Concrètement, le logiciel récupère les taux de cotisations à jour, calcule T en fonction de l’effectif, détermine le SMIC de référence selon la situation de chaque salarié (temps plein, temps partiel, heures supplémentaires, absences, etc.), puis applique la formule du coefficient C et calcule la réduction. Il ventile ensuite cette réduction sur les codes DSN appropriés. L’employeur n’a plus qu’à vérifier les résultats et à s’assurer de la cohérence des montants, plutôt que d’effectuer lui-même les calculs détaillés.

Cela ne signifie pas pour autant que le gestionnaire de paie peut se désintéresser du sujet. Un mauvais paramétrage initial (horaires contractuels, catégories de salariés, taux dérogatoires) ou un défaut de mise à jour réglementaire peut conduire le meilleur logiciel à sortir des résultats erronés. Une bonne pratique consiste à réaliser des contrôles de cohérence réguliers (par exemple, comparer le taux effectif d’allègement sur les salaires proches du SMIC à des simulations manuelles) et à documenter les mises à jour réglementaires prises en compte.

Erreurs fréquentes et contrôles URSSAF sur la réduction fillon

La réduction Fillon fait partie des thèmes récurrents lors des contrôles URSSAF, précisément parce qu’elle concentre de nombreux risques d’erreur. Parmi les erreurs les plus fréquentes, on retrouve l’utilisation d’un paramètre T inadapté (mauvais effectif ou mauvaise période), la non-prise en compte correcte des heures supplémentaires dans le calcul du SMIC de référence, ou encore l’absence de proratisation du SMIC pour les temps partiels et les absences non rémunérées.

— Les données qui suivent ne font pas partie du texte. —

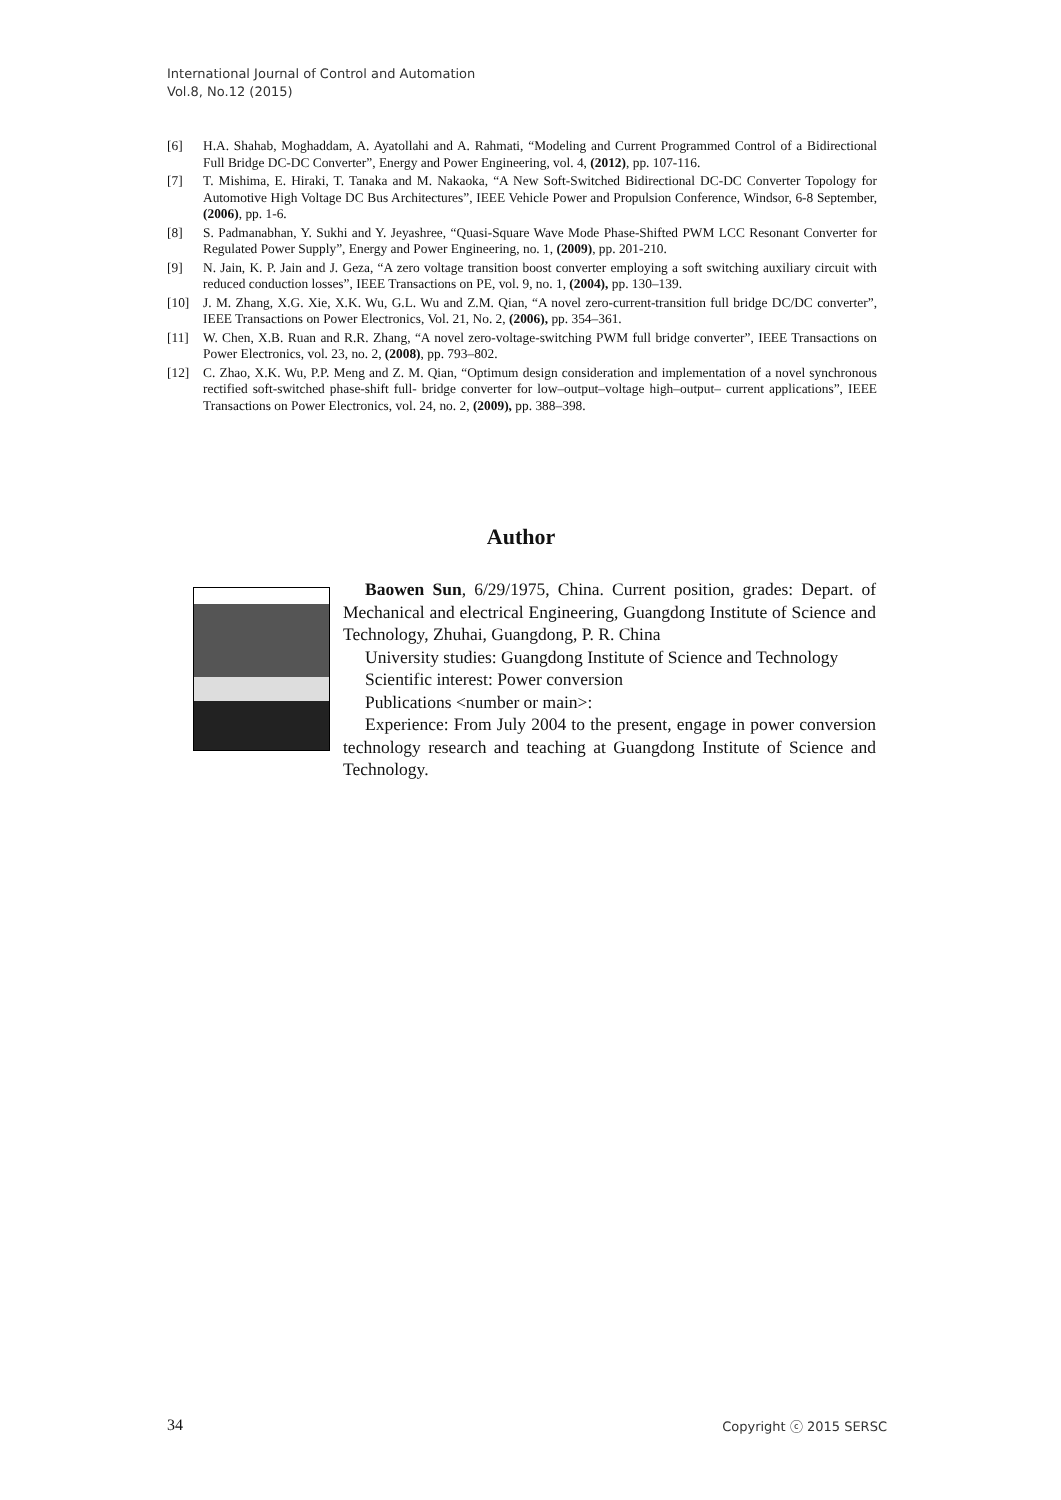International Journal of Control and Automation
Vol.8, No.12 (2015)
[6] H.A. Shahab, Moghaddam, A. Ayatollahi and A. Rahmati, “Modeling and Current Programmed Control of a Bidirectional Full Bridge DC-DC Converter”, Energy and Power Engineering, vol. 4, (2012), pp. 107-116.
[7] T. Mishima, E. Hiraki, T. Tanaka and M. Nakaoka, “A New Soft-Switched Bidirectional DC-DC Converter Topology for Automotive High Voltage DC Bus Architectures”, IEEE Vehicle Power and Propulsion Conference, Windsor, 6-8 September, (2006), pp. 1-6.
[8] S. Padmanabhan, Y. Sukhi and Y. Jeyashree, “Quasi-Square Wave Mode Phase-Shifted PWM LCC Resonant Converter for Regulated Power Supply”, Energy and Power Engineering, no. 1, (2009), pp. 201-210.
[9] N. Jain, K. P. Jain and J. Geza, “A zero voltage transition boost converter employing a soft switching auxiliary circuit with reduced conduction losses”, IEEE Transactions on PE, vol. 9, no. 1, (2004), pp. 130–139.
[10] J. M. Zhang, X.G. Xie, X.K. Wu, G.L. Wu and Z.M. Qian, “A novel zero-current-transition full bridge DC/DC converter”, IEEE Transactions on Power Electronics, Vol. 21, No. 2, (2006), pp. 354–361.
[11] W. Chen, X.B. Ruan and R.R. Zhang, “A novel zero-voltage-switching PWM full bridge converter”, IEEE Transactions on Power Electronics, vol. 23, no. 2, (2008), pp. 793–802.
[12] C. Zhao, X.K. Wu, P.P. Meng and Z. M. Qian, “Optimum design consideration and implementation of a novel synchronous rectified soft-switched phase-shift full- bridge converter for low–output–voltage high–output– current applications”, IEEE Transactions on Power Electronics, vol. 24, no. 2, (2009), pp. 388–398.
Author
Baowen Sun, 6/29/1975, China. Current position, grades: Depart. of Mechanical and electrical Engineering, Guangdong Institute of Science and Technology, Zhuhai, Guangdong, P. R. China
University studies: Guangdong Institute of Science and Technology
Scientific interest: Power conversion
Publications <number or main>:
Experience: From July 2004 to the present, engage in power conversion technology research and teaching at Guangdong Institute of Science and Technology.
34 Copyright ⓒ 2015 SERSC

D’autres erreurs tiennent à l’assiette de rémunération : primes indûment exclues des cotisations sociales, PPV non intégrée après 2025, avantages en nature mal valorisés… Toutes ces anomalies faussent la rémunération brute prise en compte pour la réduction Fillon et peuvent conduire à un redressement. L’URSSAF vérifie également le respect des plafonds (montant de la réduction ne dépassant pas le total des cotisations éligibles, limitation spécifique pour les AT/MP) et le bon arrondi du coefficient C.

Pour se préparer sereinement à un contrôle, il est recommandé de conserver, pour chaque exercice, un dossier de travail retraçant la méthode de calcul choisie (régularisation progressive ou annuelle), les valeurs de T retenues, les principaux paramètres de paie (SMIC, PASS, taux de cotisation) ainsi que quelques fiches de simulation pour des profils types (SMIC temps plein, temps partiel, salarié avec heures supplémentaires récurrentes, etc.). Cette documentation facilite le dialogue avec l’inspecteur et démontre la bonne foi de l’employeur.

En définitive, maîtriser le calcul de la réduction Fillon, c’est accepter une certaine technicité, mais c’est aussi se donner les moyens d’optimiser le coût du travail tout en restant en conformité avec la réglementation URSSAF. Avec une méthode claire, un logiciel de paie bien paramétré et une veille régulière sur les évolutions légales, la réduction générale des cotisations patronales cesse d’être une source d’angoisse pour devenir un véritable levier de compétitivité sociale pour l’entreprise.